Tres días después falleció el hermano menor del escritor, Gustavo García Márquez, quien sufría de alzhéimer. Desde hace un año, diversas versiones han señalado que a Gabo también se le diagnóstico la enfermedad, un mal progresivo que puede terminar de desarrollarse en cuatro o cinco años.

La noticia de la hospitalización del escritor colombiano generó reacciones en diversos círculos: el presidente de México, Enrique Peña Nieto, a través de su cuenta de Twitter, escribió: “He sido informado que Gabriel García Márquez se encuentra hospitalizado. Le deseo una pronta recuperación”.

Por su parte el mandatario de Colombia, Juan Manuel Santos, anotó por el mismo medio: “Colombia entera le desea una pronta recuperación al más grande de todos los tiempos: Gabriel García Márquez”.

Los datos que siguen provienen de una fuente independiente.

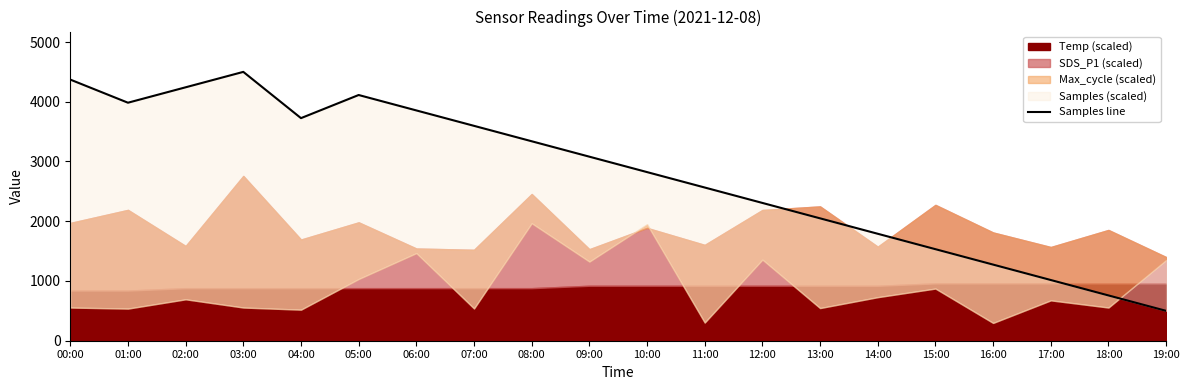

What is the value of the 12th point from the left?

2564.5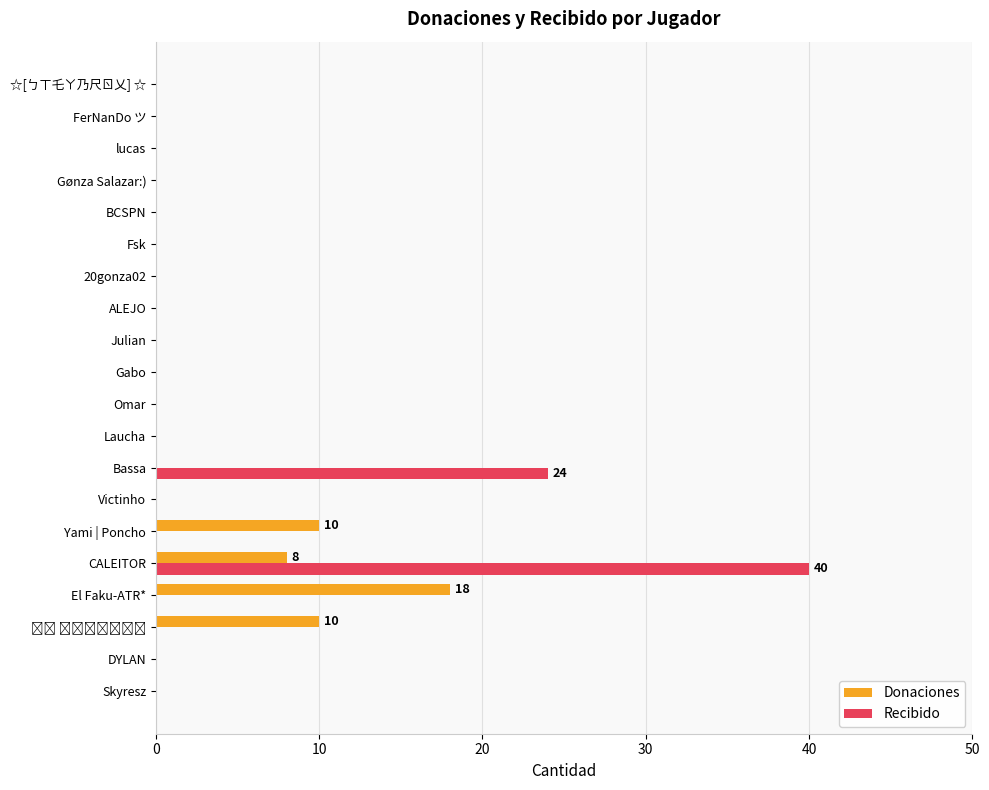

The Donaciones series shows -10 at Omar. True or false?

False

Rafael Tovar y de Teresa, presidente del Consejo Nacional para la Cultura y las Artes (Conaculta), manifestó: “Mi mayor deseo para que Gabriel García Márquez tenga una pronta recuperación”.

Nacido en Aracataca, Colombia, en 1927, Gabriel García Márquez fue galardonado con el premio Nobel de Literatura en 1982; entre sus obras pueden contarse El amor en los tiempos del cólera, El coronel no tiene quien le escriba y Crónica de una muerte anunciada.